AST 487 is a RET kinase inhibitor with IC₅₀ of 880 nM, inhibits RET autophosphorylation and activation of downstream effectors, also inhibits Flt-3 with IC₅₀ of 520 nM. IC50 & Target: IC50: 880 nM (RET), 170 nM (KDR), 790 nM (Flt-4), 500 nM (c-Kit), 520 nM (Flt-3), 20 nM (Abl)^[1] In Vitro: A number of other kinases are also similarly inhibited by AST 487 (NVP-AST487) in the in vitro kinase assays, including KDR (IC₅₀=170 nM), Flt-4 (IC₅₀=790 nM), Flt-3 (IC₅₀=520 nM), c-Kit (IC₅₀=500 nM), and c-Abl (IC₅₀=20 nM). AST 487 potently inhibits the growth of human thyroid cancer cell lines with activating mutations of RET but not of lines without RET mutations. Both GDNF/GFRα1 and persephin-induced calcitonin mRNA are markedly inhibited by coincubation with 100 nM of AST 487 in MTC-M cells^[1]. AST 487 is a novel, mutant FLT3 inhibitor. AST 487 is tested in biochemical assays for inhibition of Flt-3 kinase activity.

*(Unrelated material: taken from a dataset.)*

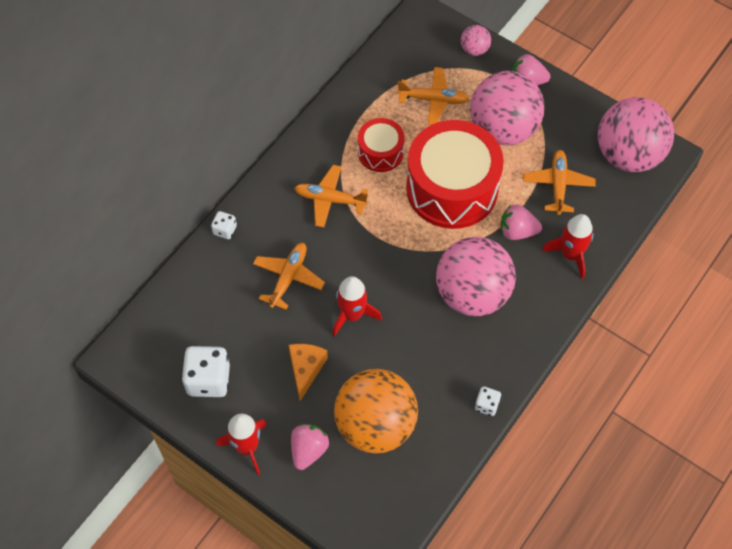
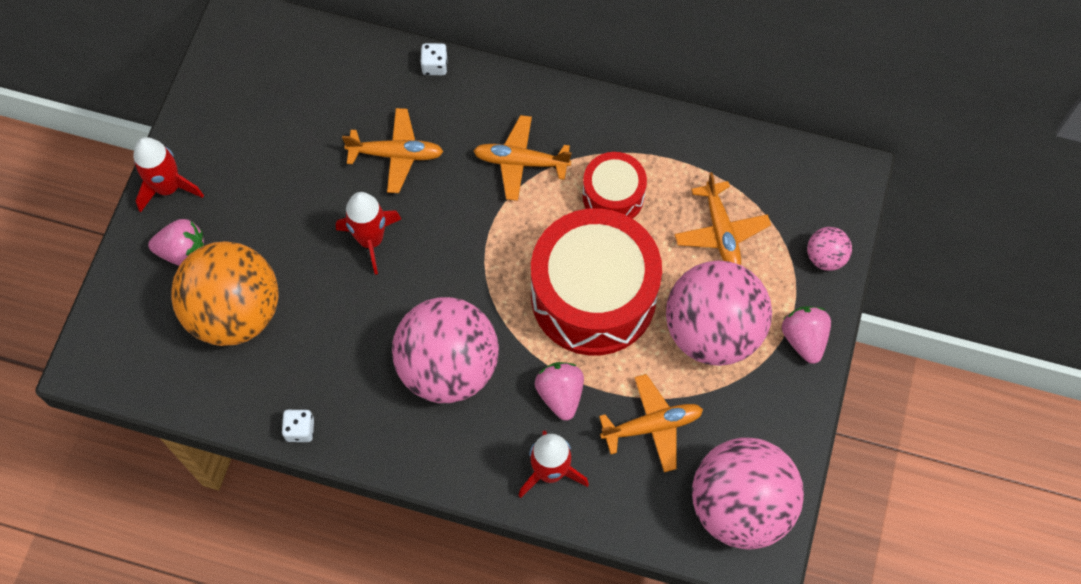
camera: 70 degrees right, 5 degrees up
white dice [182,346,230,397] -> none
orange cheese [289,344,328,401] -> none
orange plane [294,165,368,228] -> orange plane turned 75 degrees counterclockwise [473,115,572,201]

The K_i is determined to be 0.12 μM. Besides Flt-3, NVP-AST487 inhibits RET, KDR, c-Kit, and c-Abl kinase with IC₅₀ values below 1 μM. Treatment of FLT3-ITD-Ba/F3 cells and D835Y-Ba/F3 cells with AST 487 potently inhibits cellular proliferation (IC₅₀<5 nM). AST 487 treatment of FLT3-ITD-Ba/F3 cells with 0.01 μM AST 487 results in complete cell killing compare with approximately 50% killing of AML patient samples at the same concentration^[2]. In Vivo: After a single oral administration of 15 mg/kg of AST 487 to OF1 mice, a mean peak plasma level (C_max) of 0.505±0.078 μM SE is achieved after 0.5 h. Similar levels of AST 487 are found in the plasma of mice up to 6 h after oral administration, with a C_last of 21±4 nM at 24 h. The oral bioavailability is calculated to be 9.7% with a t_1/2 terminal elimination of 1.5 h^[1].